The request
Which lines in the records contain the word "then"? Pull out each of them in full, and treat uppercase and lowercase letters as different.

Working data

=-=-=

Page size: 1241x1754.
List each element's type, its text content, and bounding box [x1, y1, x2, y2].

=-=-=

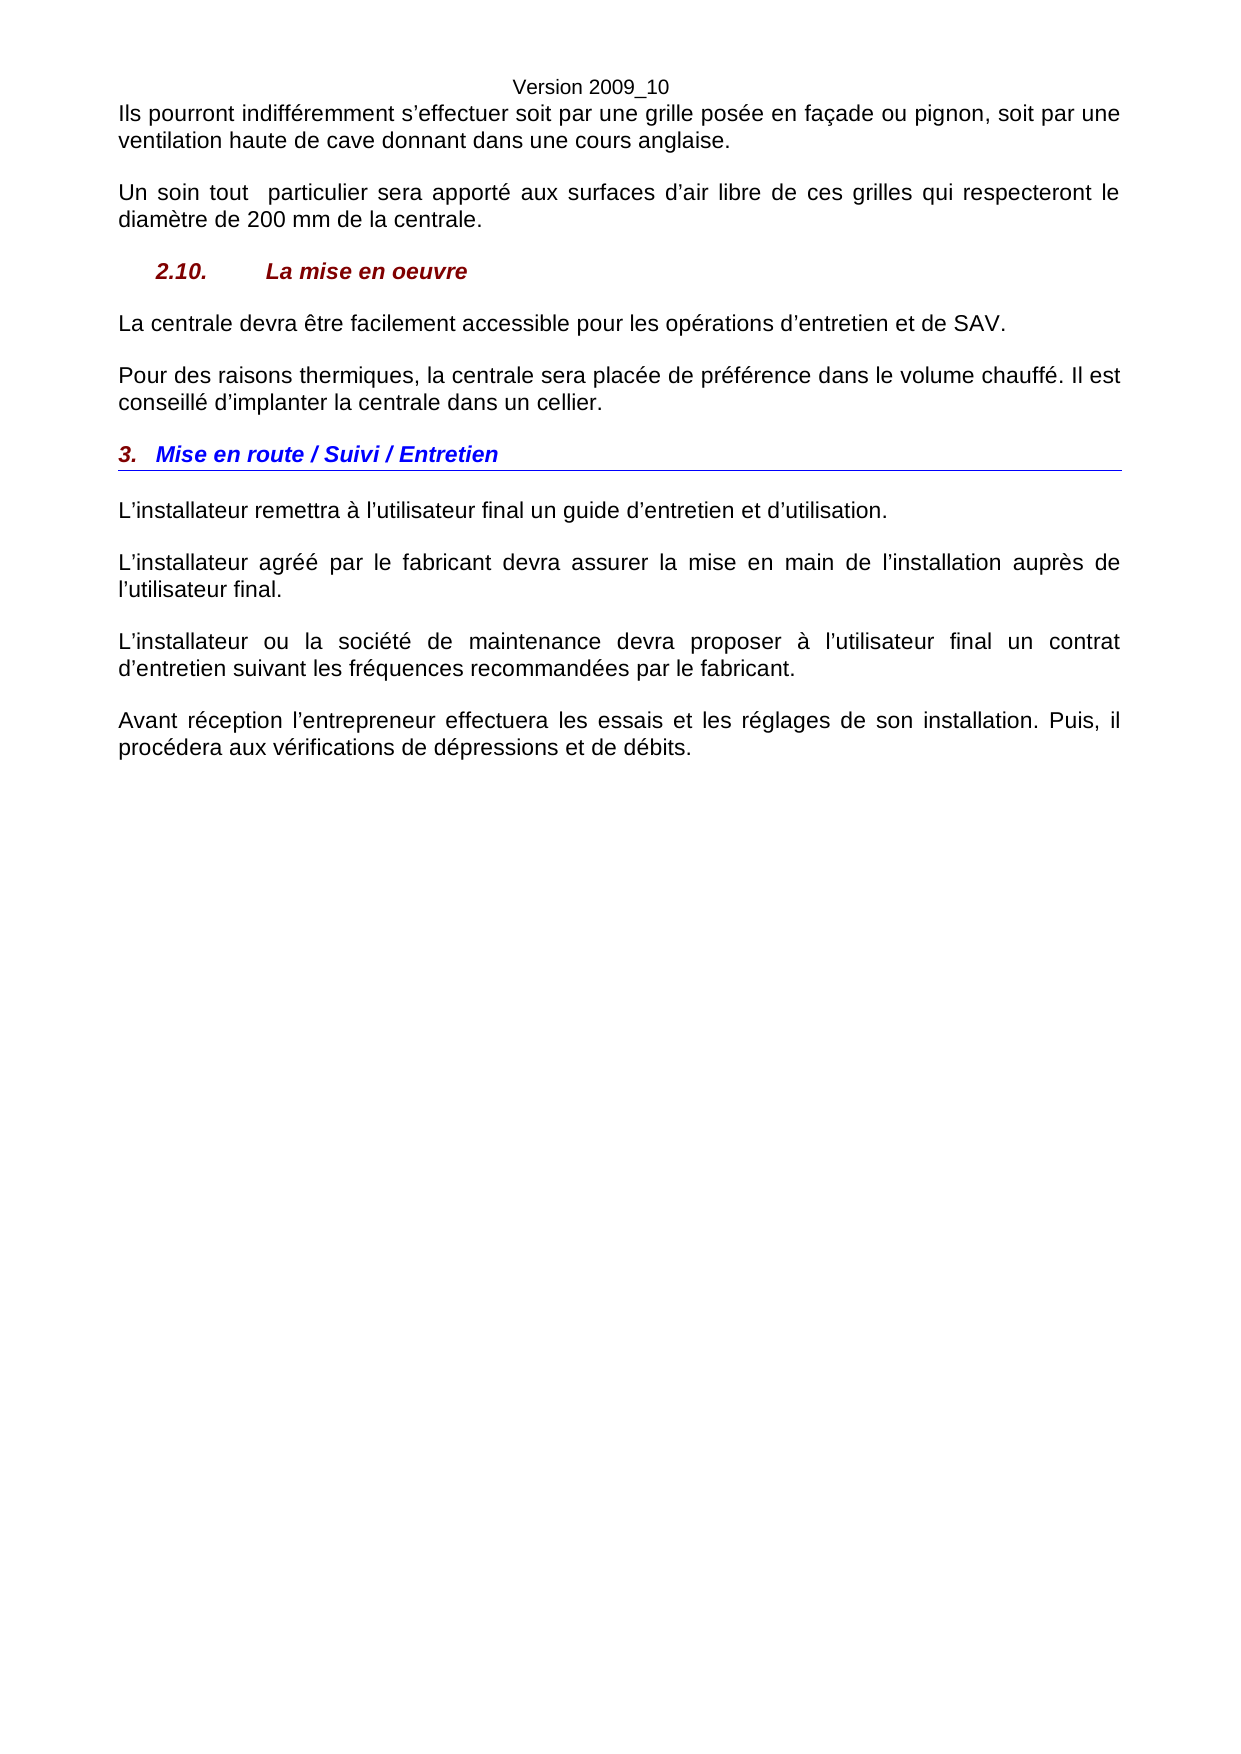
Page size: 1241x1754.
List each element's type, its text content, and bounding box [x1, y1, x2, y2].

=-=-=

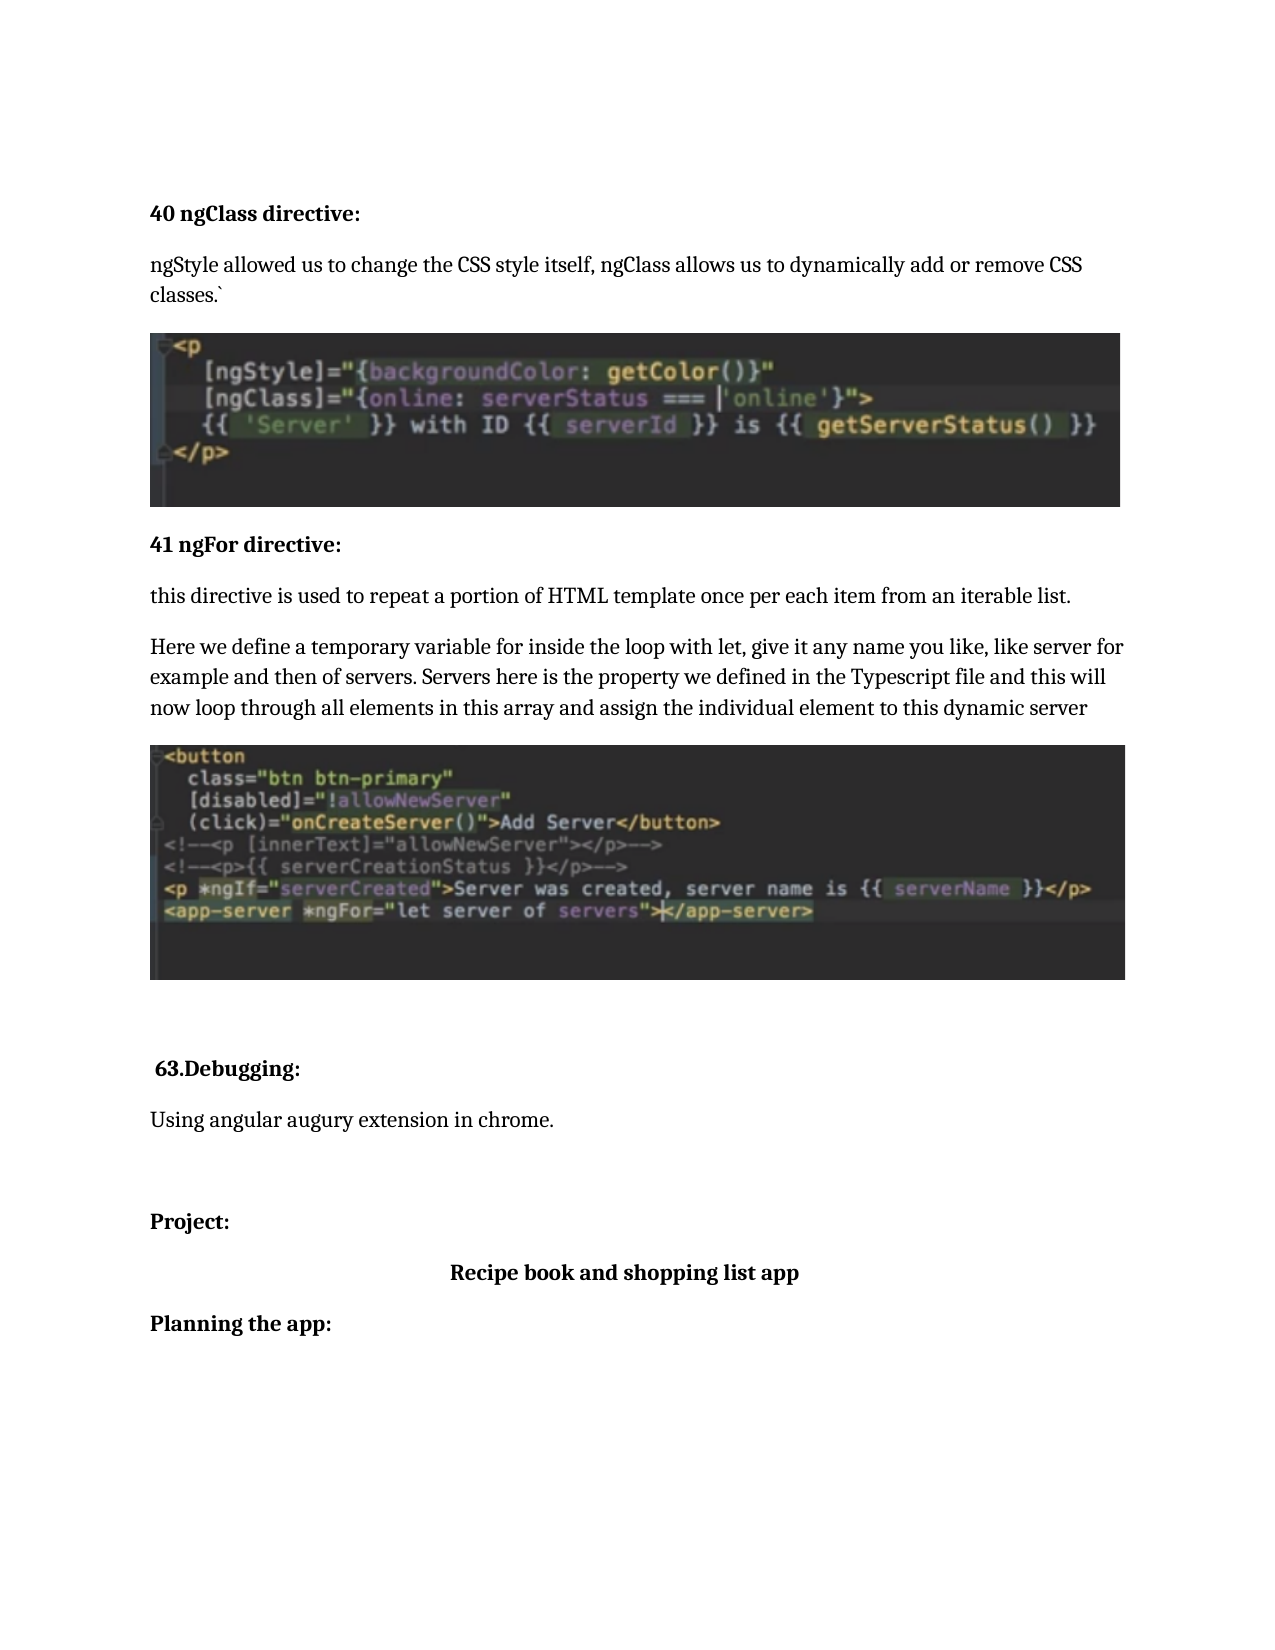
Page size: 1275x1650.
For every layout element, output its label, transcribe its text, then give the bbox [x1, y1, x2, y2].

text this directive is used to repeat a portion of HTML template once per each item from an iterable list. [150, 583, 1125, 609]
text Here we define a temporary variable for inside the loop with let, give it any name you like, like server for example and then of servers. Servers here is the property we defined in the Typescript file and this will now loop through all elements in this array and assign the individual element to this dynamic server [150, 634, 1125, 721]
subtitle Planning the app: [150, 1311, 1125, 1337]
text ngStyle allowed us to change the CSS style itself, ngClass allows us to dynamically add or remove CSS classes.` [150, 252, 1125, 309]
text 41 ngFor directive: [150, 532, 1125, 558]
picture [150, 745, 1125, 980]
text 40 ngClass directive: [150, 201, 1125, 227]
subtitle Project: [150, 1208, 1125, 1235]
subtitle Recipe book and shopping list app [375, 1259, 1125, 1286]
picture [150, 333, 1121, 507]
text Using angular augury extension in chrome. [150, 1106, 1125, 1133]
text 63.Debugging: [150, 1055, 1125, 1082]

=-=-=

Response to the exercise
For every layout element, output its label, transcribe its text, then give the bbox [x1, y1, x2, y2].
text Here we define a temporary variable for inside the loop with let, give it any name you like, like server for example and then of servers. Servers here is the property we defined in the Typescript file and this will now loop through all elements in this array and assign the individual element to this dynamic server [150, 634, 1125, 721]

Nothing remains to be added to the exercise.